The Big Tech Boom Is Over and Wall Street Knows

The Big Tech Boom Is Over and Wall Street Knows It – Vox.com

I’m not going to talk about Elon Musk and Twitter in this case.

Okay, just a little bit: Elon and Twitter are headlines today, but it’s not the most important story in the tech business.*

The story that really matters for tech and business is this: The giant consumer companies that have been driving the tech business for years aren’t going away, but their rocket ship days look like they’re coming to an end. And Wall Street investors who wanted that ride are dumping, which means those companies and their employees have to learn to live with less.

We’ve watched this play for most of the year as tech stocks fell, but it came into focus this week as Alphabet, Meta, and Amazon all saw their stocks rammed, and the sector as a whole $400 billion in value lost.

All tech guys have different reasons for worrying investors, but I’d argue that they all have the same underlying problem: They’re mature companies that are no longer going to wow Wall Street with crazy growth in their core business, and none of them are looks like they have new giant companies coming down the pike. Alphabet, for example, just posted 6 percent revenue growth — its weakest quarter in a decade.

So now at Big Tech, what you see is what you get. Just like Coca-Cola or Walgreens, no one expects Coke sales to explode through the roof anymore, no matter how good the new version of Coke Zero is.

The big boys are still trying to convince investors otherwise, of course. That’s a core part of the story of the Metaverse/VR/AR glasses/glasses that Meta, Apple and Microsoft are all playing with – that there’s going to be a new revolution in computing that’s going to generate a lot of economic activity, and they will also in the center of it.

Maybe! But these things are very expensive and very speculative, and in the meantime these companies are all focused on extorting additional revenue and profits from their existing businesses. For Apple and Amazon, that’s increasingly focused on converting their digital properties into advertising businesses. At Meta, it’s an attempt to turn its aging Facebook and Instagram properties into TikTok clones. And at Alphabet, where 60 percent of its revenue still comes from the same search ad business it started 22 years ago, it’s been an attempt to differentiate YouTube — which itself is almost two decades old.

These are anything but new concerns. People have been wondering for 15 years when Apple would create another world-changing product on the scale of the iPhone (answer: never).

But they’ve been easy to ignore for many years — particularly since the Great Recession of 2008, when the US government cut lending rates to or near zero and left them there until recently — which, no coincidentally, was when tech stocks took off started to fall. When money is essentially free, investors look for more speculative bets, which increases the value of the companies they’re betting on, which convinces more investors to gamble and do the same thing again.

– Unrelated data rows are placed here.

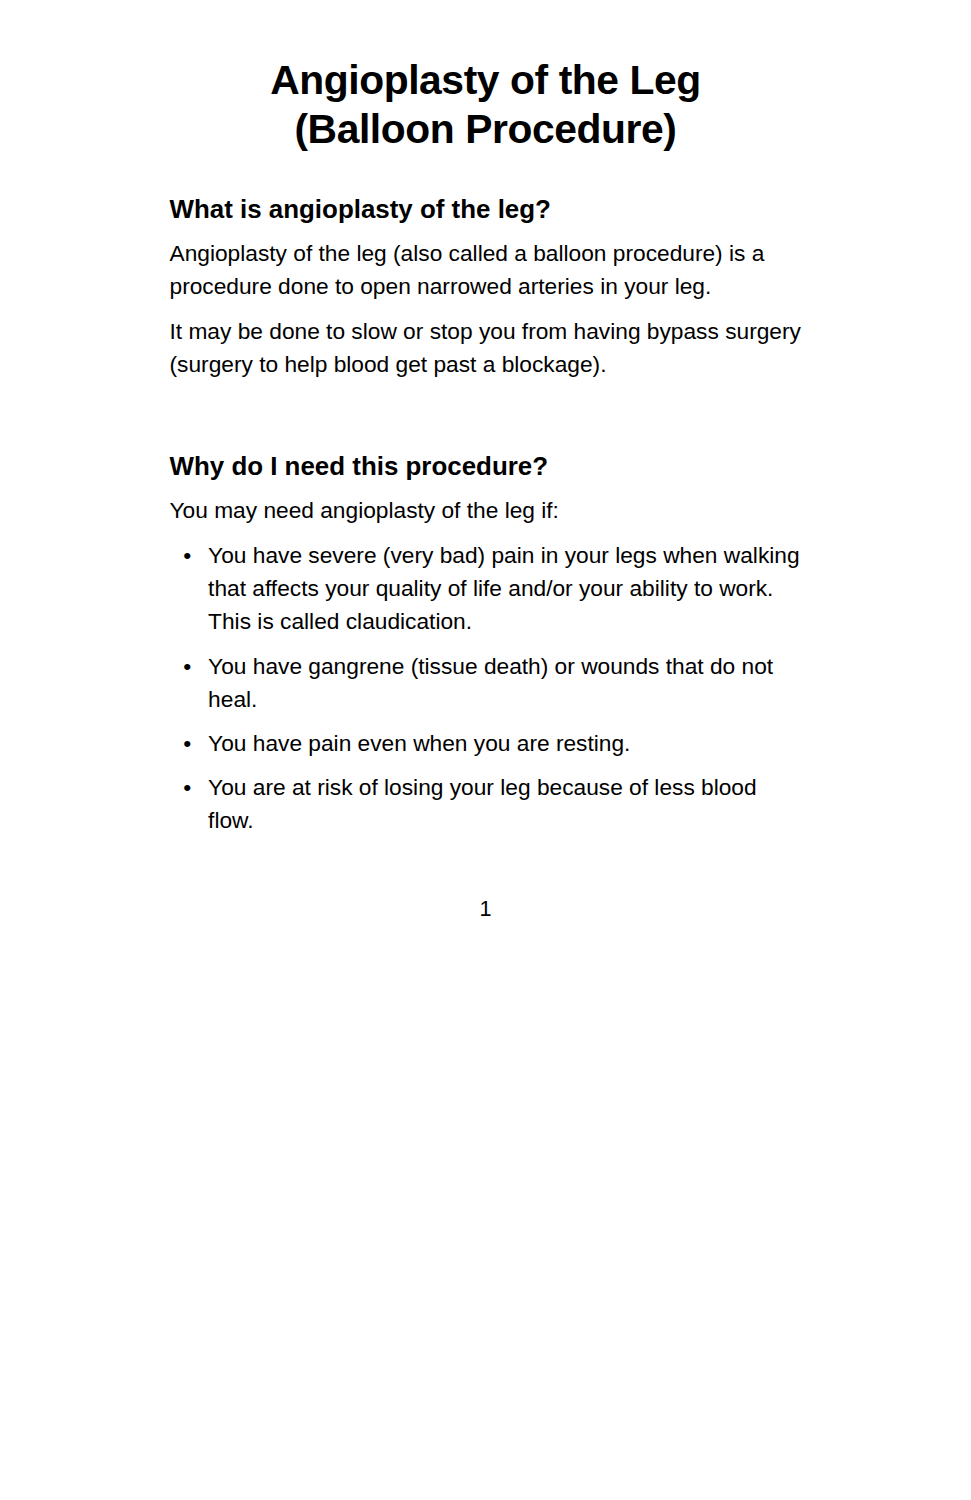Angioplasty of the Leg
(Balloon Procedure)
What is angioplasty of the leg?
Angioplasty of the leg (also called a balloon procedure) is a procedure done to open narrowed arteries in your leg.
It may be done to slow or stop you from having bypass surgery (surgery to help blood get past a blockage).
Why do I need this procedure?
You may need angioplasty of the leg if:
You have severe (very bad) pain in your legs when walking that affects your quality of life and/or your ability to work. This is called claudication.
You have gangrene (tissue death) or wounds that do not heal.
You have pain even when you are resting.
You are at risk of losing your leg because of less blood flow.
1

Now everyone is getting sobering, which is why super imaginative stuff like crypto is off the table. And why big tech companies that are really big and really profitable aren’t going away, but their valuations are falling. A rough way to measure investor enthusiasm is the ratio, which compares a company’s stock price to the value of its earnings. Meta, for example, had a price-to-earnings ratio of 32.75 at the end of 2020; now it’s down to 9.434. Alphabet fell from 34.32 to 19.14 over the same period. (Amazon has ultimately remained the same, however, even after its recent slump.)

And I would argue that there is other evidence to tell you these formerly dynamic companies have hit a brick wall. For example, almost all of the men who founded and ran the big tech companies have ceded top positions to professional managers. It’s more fun doing other things.

I’m not inclined to be optimistic, but we can definitely turn the glass half full if we want: Yes, Facebook, which hired more than 19,000 people last year — a 28 percent increase — now says it does will keep the number of employees constant for at least the next 15 months. It does this through a combination of very limited hiring, replacing staff who go alone, and shoving others out the door.

But theoretically, all those wannabe Facebook employees who don’t get hired there could end up… somewhere more interesting. One of the inspiring ideas beyond the Web3 craze of recent years was that the big tech companies had become so big and powerful that it was impossible to create anything new without their permission. Now they’re still big and powerful, but maybe not as appealing to the kind of person who wants to make something new. That’s not a bad idea.

* It’s an interesting story, and maybe amusing, and maybe scary, and I’d recommend starting with Nilay Patel if you want a stimulating read about what’s next.